AEI: Ed Pinto, director of AEI Housing Center, tells Fortune that he expects U.S. home prices to fall 15% to 20% from peak to trough. Pinto expects prices to bottom out in 2023 or 2024.
CoStar: Peak to trough, CoStar CEO Andy Florance expects U.S. home prices will fall by around 20%. "People who think a 10% drop [in home prices] are dreaming… 20% is more comfortable," Florance tells Fortune.
KPMG: The Big Four accounting firm expects U.S. home prices, as measured by the Case-Shiller home price index, to fall 20% between the fourth quarter of 2022 and the fourth quarter of 2023. “"The interesting thing to me is how quickly some of these markets are correcting with still very tight inventories… Once you start the process of prices falling nationally, there is a self-fulfilling momentum to it, because no one wants to catch a falling knife," Diane Swonk, chief economist at KPMG, tells Fortune.
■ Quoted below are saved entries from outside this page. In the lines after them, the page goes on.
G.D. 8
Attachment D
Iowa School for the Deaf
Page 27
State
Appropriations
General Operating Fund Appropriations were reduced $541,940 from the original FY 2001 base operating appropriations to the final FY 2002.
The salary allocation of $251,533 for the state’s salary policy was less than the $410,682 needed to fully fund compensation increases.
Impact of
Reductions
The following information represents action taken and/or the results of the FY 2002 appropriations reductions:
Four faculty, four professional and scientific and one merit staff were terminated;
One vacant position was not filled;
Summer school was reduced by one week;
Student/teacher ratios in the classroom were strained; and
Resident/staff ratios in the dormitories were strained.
John Burns Real Estate Consulting: Peak to trough, the real estate research firm's revised forecast has U.S. home prices falling 20% to 22%. That forecast is based on the assumption that mortgage rates stay relatively close to 6% through 2023. "Investors accounted for the highest percentage of buyers ever this cycle in many markets. Lion's share of those [investor] buyers are now on the sidelines, with some needing to sell given overleveraged and really were just taking a flyer on home price appreciation continuing to rip higher. Those days are now over, and these sellers don't exhibit the same emotional and behavioral qualities associated with traditional owner-occupiers, which historically keeps home prices somewhat sticky on the downside," Rick Palacios Jr, the firm's director of research, tells Fortune.
Yieldstreet: By the third quarter of 2023, Yieldstreet expects U.S. home prices to be 20% below their 2022 peak. "Markets that'll be more impacted are the ones where you have a lot of inventory of new homes, like Phoenix, Las Vegas, Dallas, and Boise. There will be some markets in the Northeast, which haven't had a lot of new construction, where home prices are expected to fare better in terms of declines," Tejas Joshi, director of single-family residential at Yieldstreet, tells Fortune.
Pantheon Macroeconomics: The firm expects U.S. existing home prices to fall by around 20%.